Ein Ende des Zulaufs ist nicht in Sicht, ganze Stapel von Anträgen warten darauf, von den überraschten SNP-Stellen bearbeitet zu werden. Was sagt das über die derzeitige Situation Schottlands aus? Die Debatten vor dem Referendum haben den ganzen nördlichen Landesteil politisiert. 85 Prozent aller Schotten gingen zur Wahl. Viele junge Menschen, aber auch zahlreiche Nicht-Wähler, interessierten sich erstmals für Politik, haben sich engagiert, eingemischt und möchten nun dabei bleiben. Ihre Hoffnungen auf einen echten Wandel könnten als naiv bezeichnet werden, authentisch waren sie auf jeden Fall. Das zeigt nicht nur der Ansturm auf die SNP, die schottischen Grünen haben ihre Mitgliederzahl ebenfalls verdreifacht. Politik hat selten derart fasziniert. D

ie vergangenen Monate offenbarten zudem Schottlands eigene politische Kultur. Sie ist europafreundlich, sozialdemokratisch und zeugt von großer Skepsis gegenüber des Establishments in Westminster. Auch wenn die Mehrheit für „Nein“ und damit für die Union gestimmt hat, immerhin 1,8 Millionen Menschen wünschten sich einen autonomen Staat. Diese Gruppe wird nicht einfach zurück in die zweite Reihe treten und sich mit bloßen Versprechungen aus London zufrieden geben. Diese Menschen werden den konservativen Premierminister David Cameron, Labour-Chef Ed Miliband und den liberaldemokratischen Vize-Premier Nick Clegg beim Wort nehmen.

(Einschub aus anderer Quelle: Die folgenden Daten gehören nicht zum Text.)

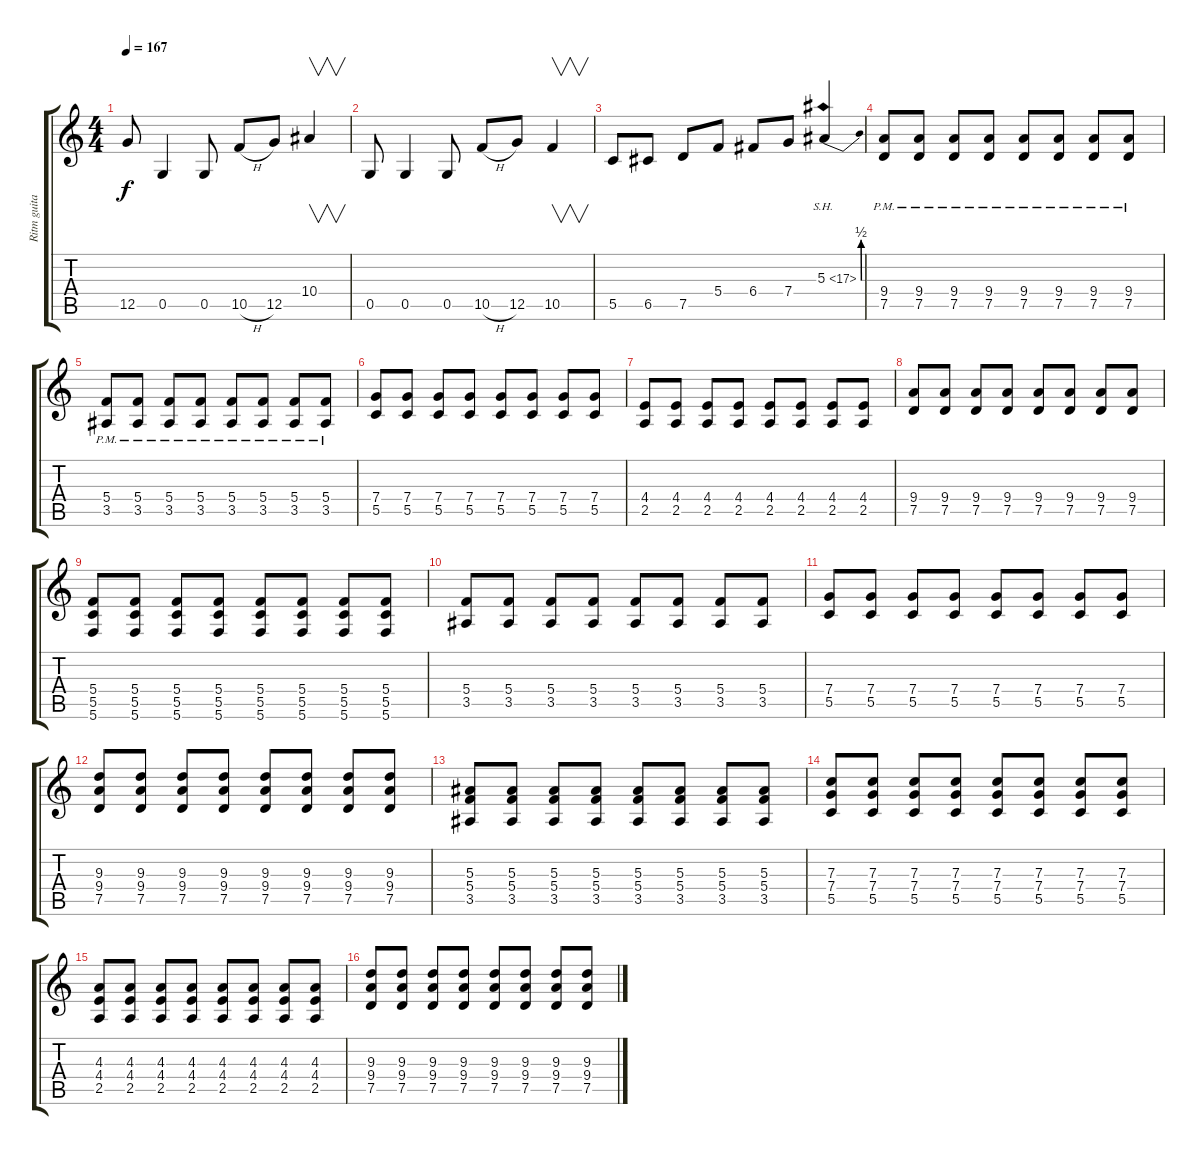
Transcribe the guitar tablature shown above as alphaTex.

Das könnte heikel für London werden, schon jetzt wird darüber gestritten, wie, wann und zu welchen Bedingungen noch weitreichendere Kompetenzen nach Edinburgh wandern sollen. Dass die Verhandlungen über die Verlagerung von Autonomiebefugnissen noch im November beginnen sollen, ist gut möglich. Aber die Wahrscheinlichkeit, dass bereits im Januar ein Gesetzentwurf auf dem Tisch liegt, der die neuen Regelungen festschreibt, wie Cameron angekündigt hat, darf in die Kategorie „utopisch“ einsortiert werden.

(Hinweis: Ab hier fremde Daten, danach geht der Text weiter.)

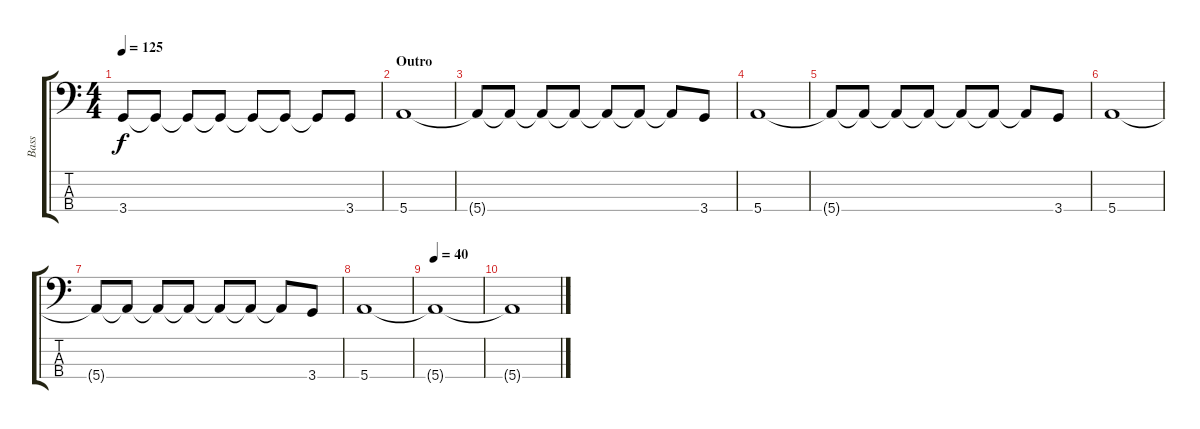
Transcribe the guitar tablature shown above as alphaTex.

Nicht nur die drei Westminster-Parteien müssen sich einigen, auch die SNP hat ein Mitspracherecht. Hinzu kommt, dass die Politiker bis zur Parlamentswahl im Mai 2015 kaum tiefgreifende Änderungen beschließen werden, die Wähler abschrecken könnten. Auch Abgeordnete in anderen Landesteilen, vor allem in England, fordern, größere Anteile ihres Schicksals selbst bestimmen zu dürfen. Sollte aber der den Schotten zugesagte Zeitplan verzögert werden, könnte das unter den erschöpften Unabhängigkeitsbefürwortern erneut zur Rebellion führen. Ohnehin ist David Camerons Aussage, der Streit über eine Abspaltung sei nun „für eine Generation beigelegt“ übertrieben. So lange die Schotten mehrheitlich die SNP wählen, wird auch das Thema Unabhängigkeit nicht vom Tisch sein.

Als das Ergebnis feststand, gestand die stellvertretende Ministerpräsidentin Nicola Sturgeon die Niederlage der Unabhängigkeitsbewegung ein, meinte aber, „Schottland habe sich für immer verändert“ - pathetische Worte, die zu weit führen. Trotzdem hat sich ein Gedanke in den Köpfen der Schotten verankert: Die Eigenständigkeit Schottlands ist eine ernsthafte Option für die Zukunft, die seit dem 18. September keineswegs mehr als abwegiges Hirngespinst gilt.